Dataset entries
::::::::
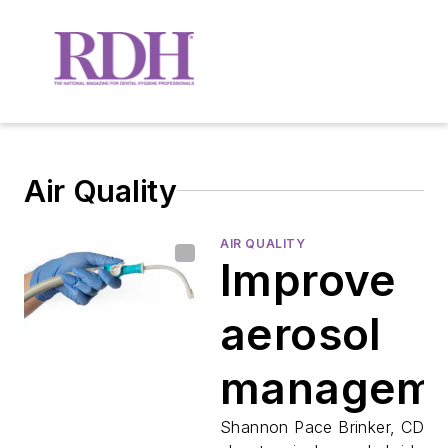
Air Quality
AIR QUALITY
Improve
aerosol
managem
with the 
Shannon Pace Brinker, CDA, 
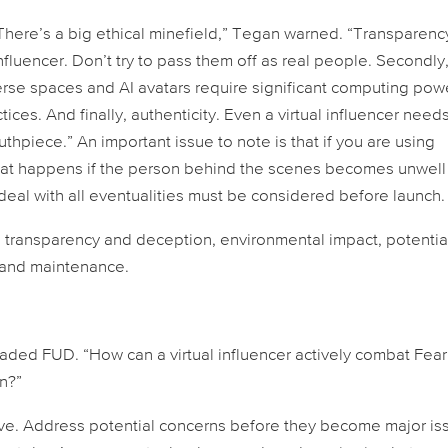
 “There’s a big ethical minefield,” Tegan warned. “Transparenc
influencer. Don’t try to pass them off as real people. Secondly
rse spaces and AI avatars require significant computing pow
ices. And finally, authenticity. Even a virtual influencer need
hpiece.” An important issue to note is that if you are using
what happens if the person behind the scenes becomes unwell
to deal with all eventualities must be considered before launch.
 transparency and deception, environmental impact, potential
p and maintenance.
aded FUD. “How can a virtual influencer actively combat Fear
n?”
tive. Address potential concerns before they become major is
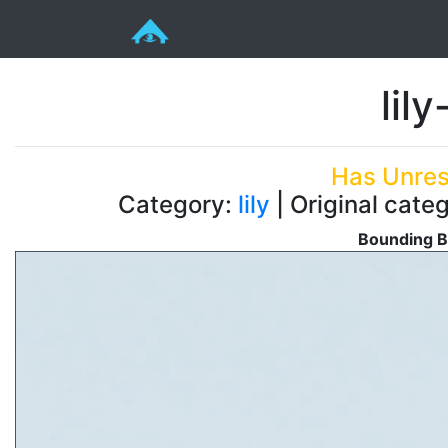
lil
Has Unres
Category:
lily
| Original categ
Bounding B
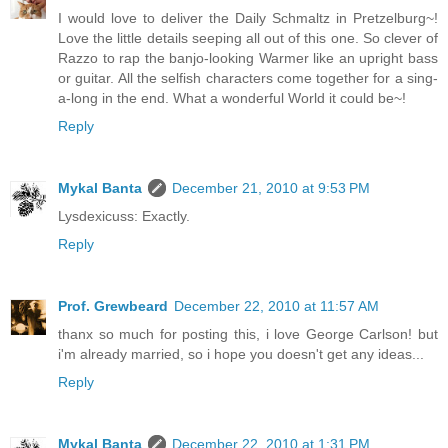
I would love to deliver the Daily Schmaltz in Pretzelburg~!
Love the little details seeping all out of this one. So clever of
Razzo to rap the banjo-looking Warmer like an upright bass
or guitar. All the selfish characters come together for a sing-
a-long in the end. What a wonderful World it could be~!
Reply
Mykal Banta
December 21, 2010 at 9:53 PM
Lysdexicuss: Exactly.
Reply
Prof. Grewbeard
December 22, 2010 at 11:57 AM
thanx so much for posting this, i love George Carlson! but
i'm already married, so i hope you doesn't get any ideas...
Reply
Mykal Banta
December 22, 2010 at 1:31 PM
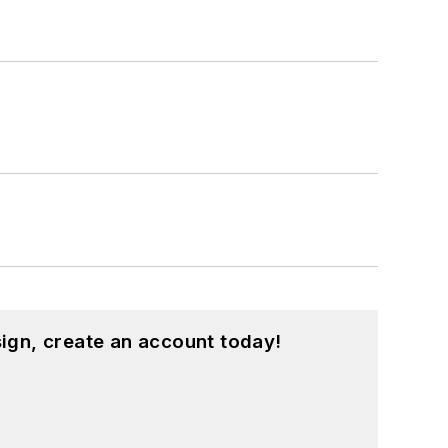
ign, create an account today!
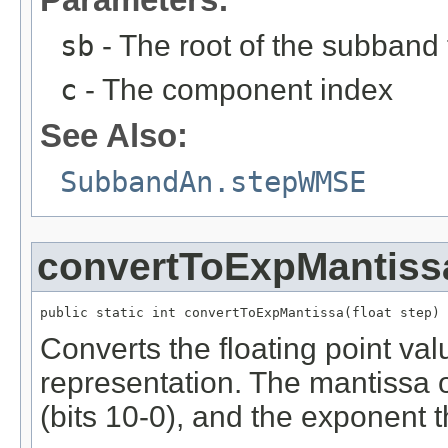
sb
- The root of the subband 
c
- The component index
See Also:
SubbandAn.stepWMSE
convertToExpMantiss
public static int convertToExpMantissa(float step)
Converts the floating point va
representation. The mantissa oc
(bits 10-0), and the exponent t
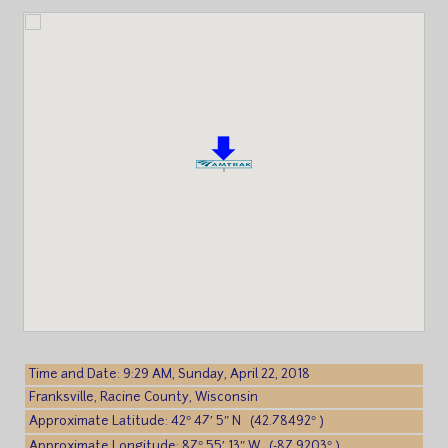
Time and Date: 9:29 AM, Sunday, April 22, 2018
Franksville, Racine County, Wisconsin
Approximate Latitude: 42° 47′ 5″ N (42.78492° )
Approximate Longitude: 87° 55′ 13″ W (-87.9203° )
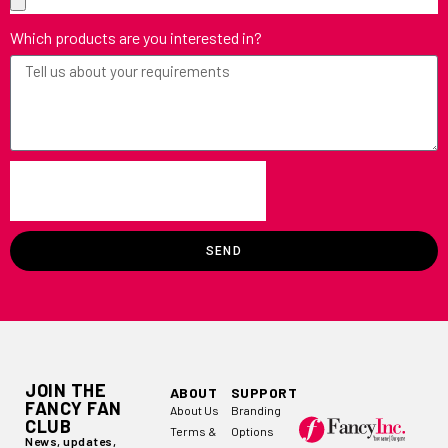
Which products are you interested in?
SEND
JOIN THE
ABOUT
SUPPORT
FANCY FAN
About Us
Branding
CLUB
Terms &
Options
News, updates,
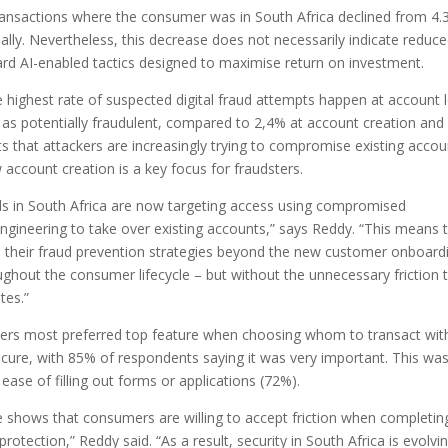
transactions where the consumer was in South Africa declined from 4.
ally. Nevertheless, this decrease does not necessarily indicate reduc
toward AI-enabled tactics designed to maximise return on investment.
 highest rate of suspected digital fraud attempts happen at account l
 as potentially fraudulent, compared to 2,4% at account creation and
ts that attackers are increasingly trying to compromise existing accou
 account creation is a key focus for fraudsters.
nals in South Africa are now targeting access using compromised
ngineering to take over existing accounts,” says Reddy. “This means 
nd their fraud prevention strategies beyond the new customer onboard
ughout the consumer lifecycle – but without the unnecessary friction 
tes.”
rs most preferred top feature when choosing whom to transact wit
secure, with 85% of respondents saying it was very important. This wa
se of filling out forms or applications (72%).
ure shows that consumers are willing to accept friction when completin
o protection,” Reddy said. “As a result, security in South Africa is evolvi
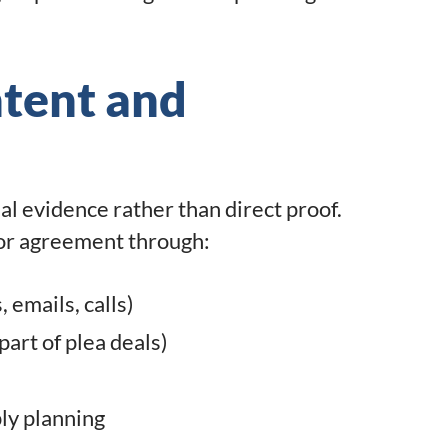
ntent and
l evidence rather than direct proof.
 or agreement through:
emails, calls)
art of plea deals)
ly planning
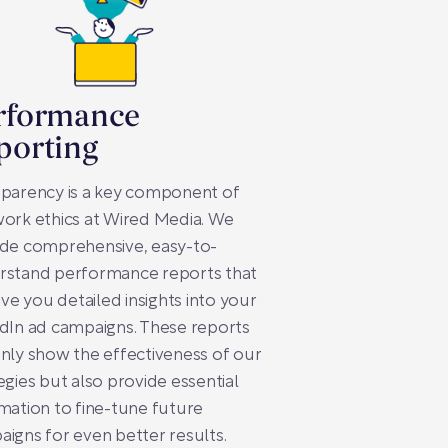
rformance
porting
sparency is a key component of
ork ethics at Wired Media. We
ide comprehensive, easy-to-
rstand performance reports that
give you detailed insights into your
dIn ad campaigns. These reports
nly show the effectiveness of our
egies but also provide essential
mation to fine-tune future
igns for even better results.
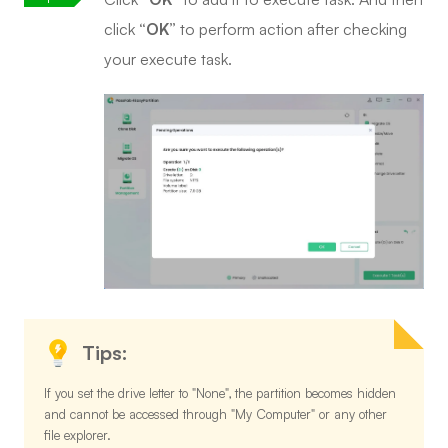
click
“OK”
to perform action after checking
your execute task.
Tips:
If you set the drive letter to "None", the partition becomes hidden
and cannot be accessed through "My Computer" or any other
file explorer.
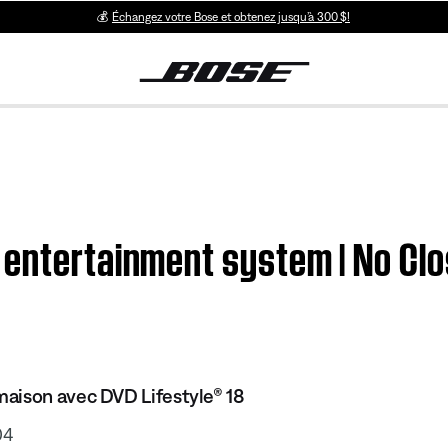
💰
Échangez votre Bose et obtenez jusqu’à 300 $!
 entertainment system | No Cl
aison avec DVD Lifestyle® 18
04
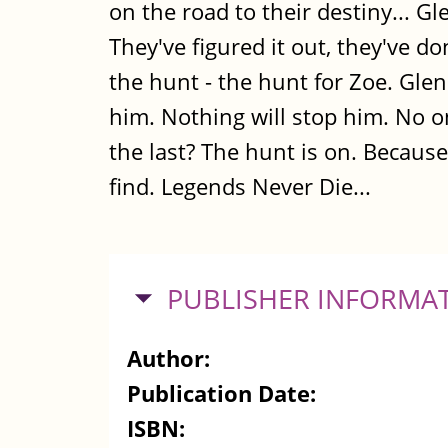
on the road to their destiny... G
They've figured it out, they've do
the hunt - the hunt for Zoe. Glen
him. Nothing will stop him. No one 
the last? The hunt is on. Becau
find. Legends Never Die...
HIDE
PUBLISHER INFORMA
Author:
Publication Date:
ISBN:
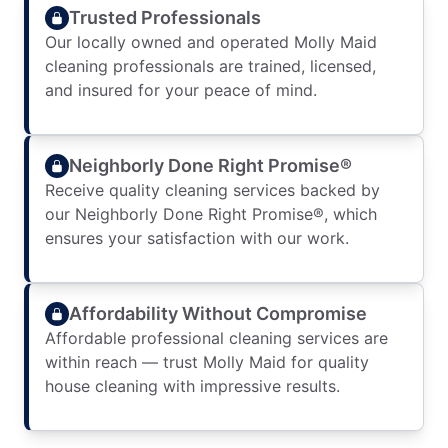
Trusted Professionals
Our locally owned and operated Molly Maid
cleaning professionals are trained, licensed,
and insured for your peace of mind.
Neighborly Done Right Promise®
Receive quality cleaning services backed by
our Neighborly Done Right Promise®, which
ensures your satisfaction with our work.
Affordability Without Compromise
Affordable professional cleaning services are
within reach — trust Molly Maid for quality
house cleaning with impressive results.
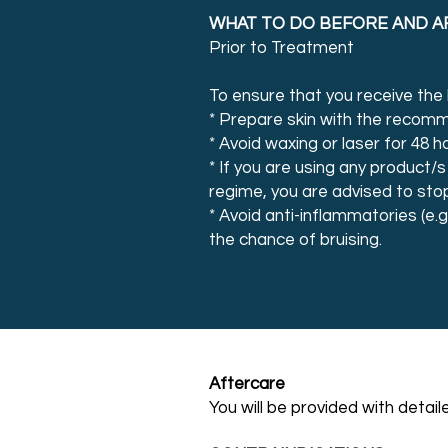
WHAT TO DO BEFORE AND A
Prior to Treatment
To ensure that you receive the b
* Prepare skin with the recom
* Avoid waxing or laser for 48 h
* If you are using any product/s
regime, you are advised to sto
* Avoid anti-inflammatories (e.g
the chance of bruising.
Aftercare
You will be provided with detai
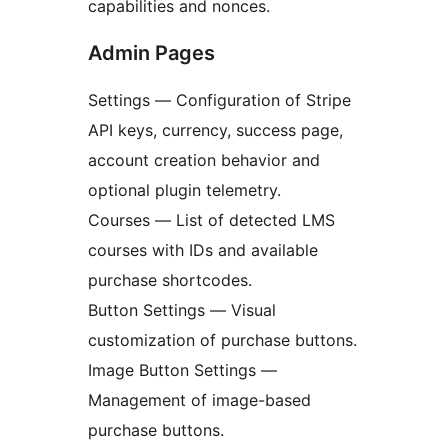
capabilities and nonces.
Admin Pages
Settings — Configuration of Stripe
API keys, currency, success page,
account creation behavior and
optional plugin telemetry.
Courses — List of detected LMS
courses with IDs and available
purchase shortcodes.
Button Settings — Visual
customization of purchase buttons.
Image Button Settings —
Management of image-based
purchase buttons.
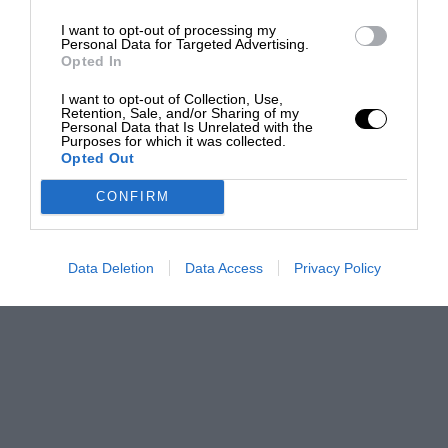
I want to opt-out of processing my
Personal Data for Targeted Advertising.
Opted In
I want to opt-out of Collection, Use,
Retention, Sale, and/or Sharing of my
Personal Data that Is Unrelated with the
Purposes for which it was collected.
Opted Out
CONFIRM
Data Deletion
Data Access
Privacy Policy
::::::::
Could you please write out exactly the lines from the start of the entries above through the line that holds "rse spaces and", both included, with no pictures?

Air Quality
AIR QUALITY
Improve
aerosol
managem
with the 
Shannon Pace Brinker, CDA, 
 “There’s a big ethical minefield,” Tegan warned. “Transparenc
influencer. Don’t try to pass them off as real people. Secondly
rse spaces and AI avatars require significant computing pow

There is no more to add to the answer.